*Work to complete*
Reproduce every line of the data below character for character, leaving out the pictures.
------ Available records ------
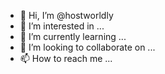 - 👋 Hi, I’m @hostworldly
- 👀 I’m interested in ...
- 🌱 I’m currently learning ...
- 💞️ I’m looking to collaborate on ...
- 📫 How to reach me ...

<!---
hostworldly/hostworldly is a ✨ special ✨ repository because its `README.md` (this file) appears on your GitHub profile.
You can click the Preview link to take a look at your changes.
--->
------
*Expected answer*
 - 👋 Hi, I’m @hostworldly
- 👀 I’m interested in ...
- 🌱 I’m currently learning ...
- 💞️ I’m looking to collaborate on ...
- 📫 How to reach me ...

<!---
hostworldly/hostworldly is a ✨ special ✨ repository because its `README.md` (this file) appears on your GitHub profile.
You can click the Preview link to take a look at your changes.
--->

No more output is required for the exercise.